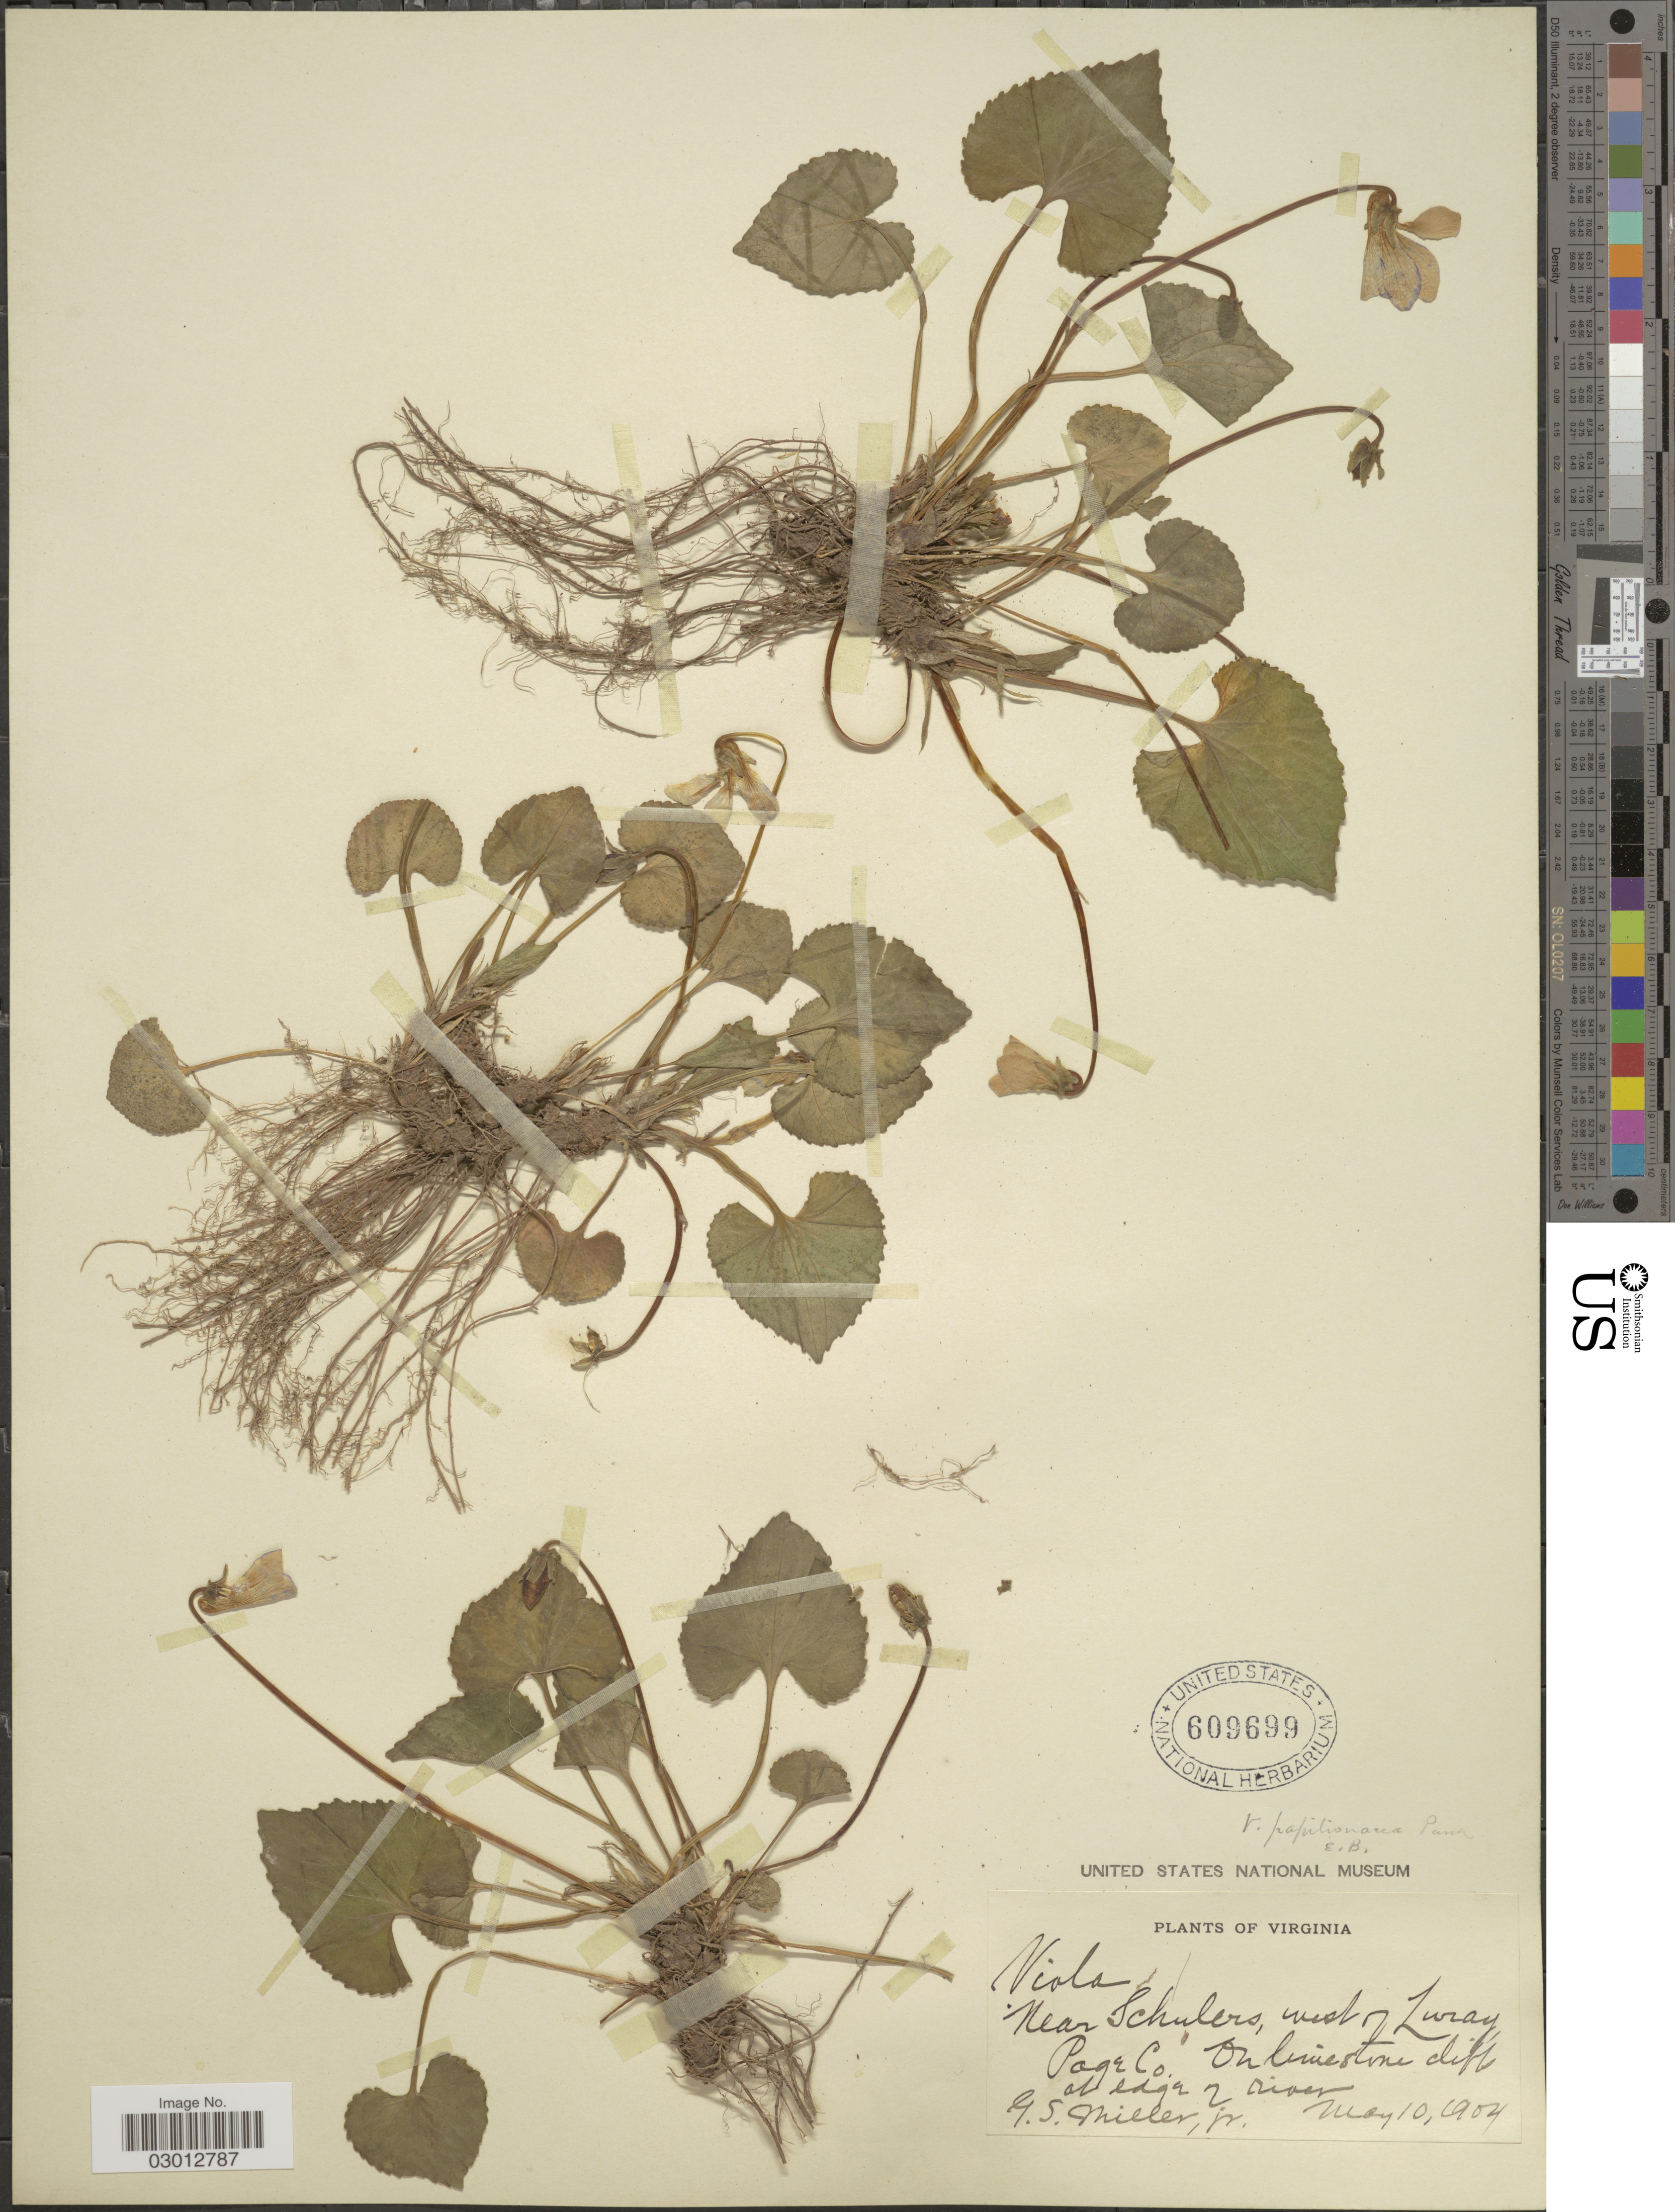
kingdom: Plantae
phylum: Tracheophyta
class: Magnoliopsida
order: Malpighiales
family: Violaceae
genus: Viola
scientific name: Viola papilionacea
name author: Pursh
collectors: G. S. Miller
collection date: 1904-05-10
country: United States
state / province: Virginia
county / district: Page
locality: Near Schulers, west of Luray, Page Co.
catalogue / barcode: US 609699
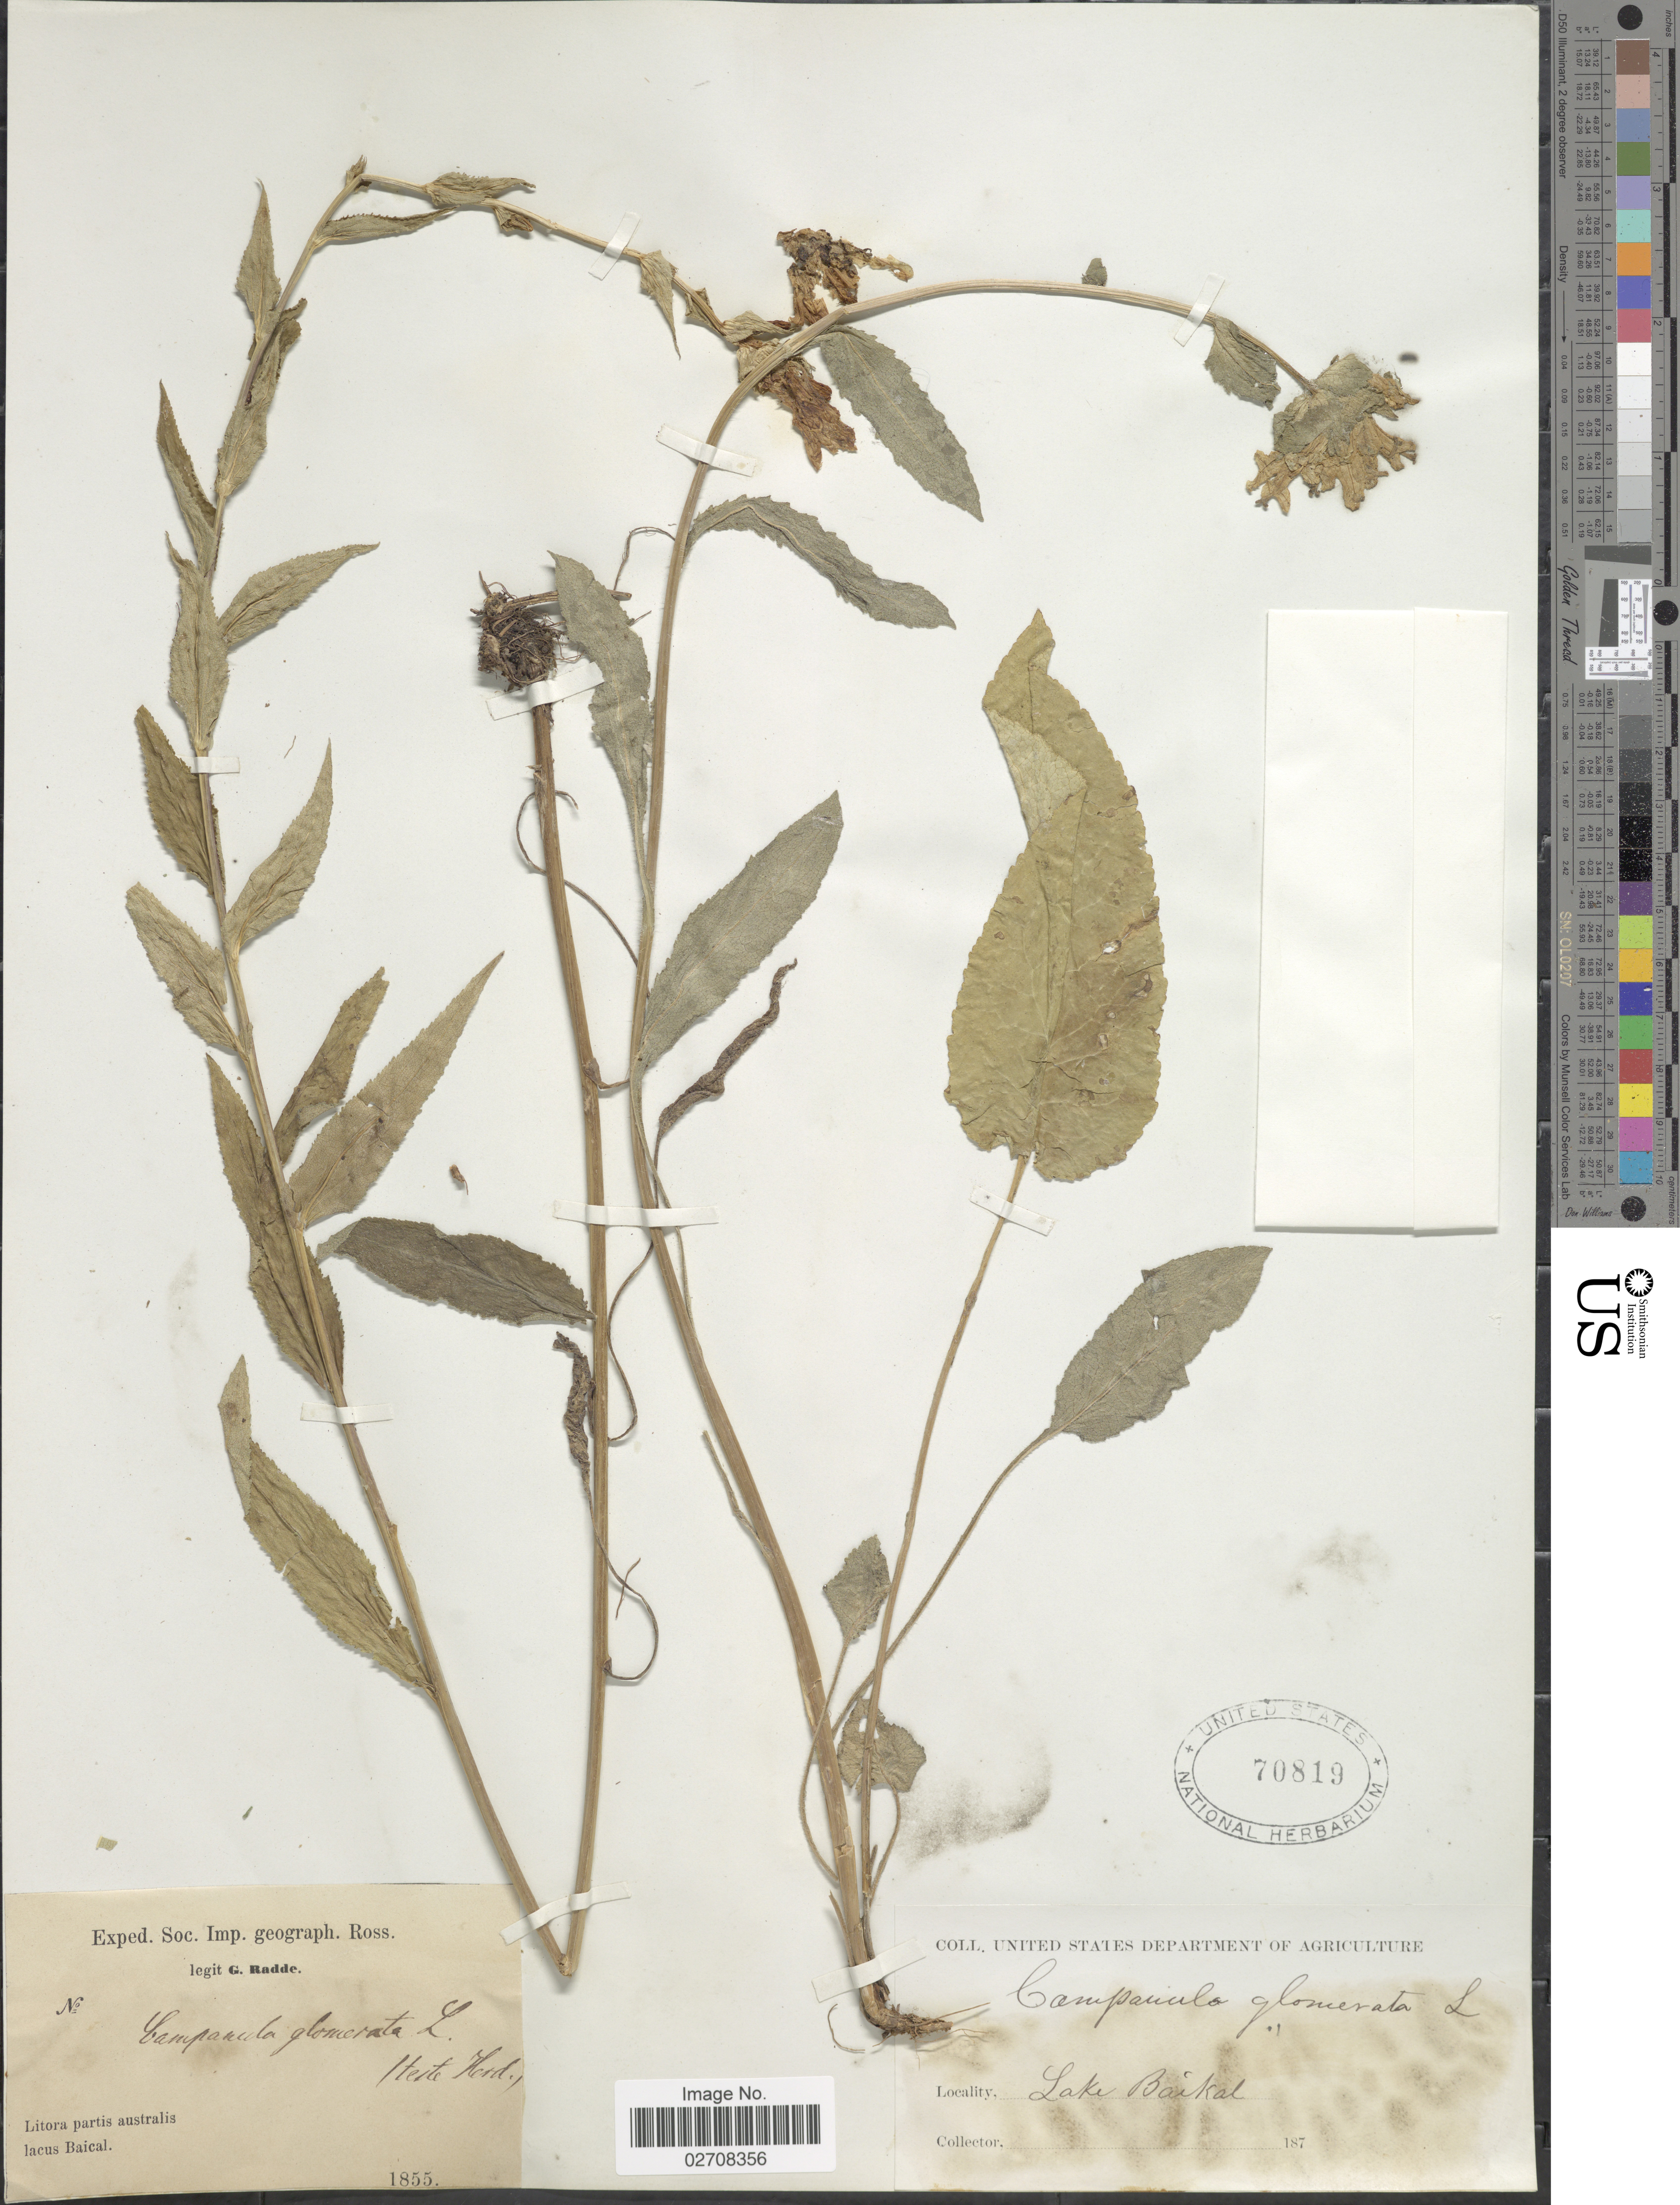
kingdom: Plantae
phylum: Tracheophyta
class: Magnoliopsida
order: Asterales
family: Campanulaceae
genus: Campanula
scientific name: Campanula glomerata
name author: L.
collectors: G. F. R. J. von Radde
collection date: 1855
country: Russian Federation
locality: Litora partis australis lacus Baical. Lake Baikal.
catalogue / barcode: US 70819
**********
* TASK GOAL:
Render the data above as a Markdown table with the columns "Row" and "Entry": one numbered row per line, with blank lines and pictures excluded.

* EXERCISE OUTPUT:
| Row | Entry |
|---|---|
| 1 | kingdom: Plantae |
| 2 | phylum: Tracheophyta |
| 3 | class: Magnoliopsida |
| 4 | order: Malpighiales |
| 5 | family: Violaceae |
| 6 | genus: Viola |
| 7 | scientific name: Viola papilionacea |
| 8 | name author: Pursh |
| 9 | collectors: G. S. Miller |
| 10 | collection date: 1904-05-10 |
| 11 | country: United States |
| 12 | state / province: Virginia |
| 13 | county / district: Page |
| 14 | locality: Near Schulers, west of Luray, Page Co. |
| 15 | catalogue / barcode: US 609699 |
| 16 | kingdom: Plantae |
| 17 | phylum: Tracheophyta |
| 18 | class: Magnoliopsida |
| 19 | order: Asterales |
| 20 | family: Campanulaceae |
| 21 | genus: Campanula |
| 22 | scientific name: Campanula glomerata |
| 23 | name author: L. |
| 24 | collectors: G. F. R. J. von Radde |
| 25 | collection date: 1855 |
| 26 | country: Russian Federation |
| 27 | locality: Litora partis australis lacus Baical. Lake Baikal. |
| 28 | catalogue / barcode: US 70819 |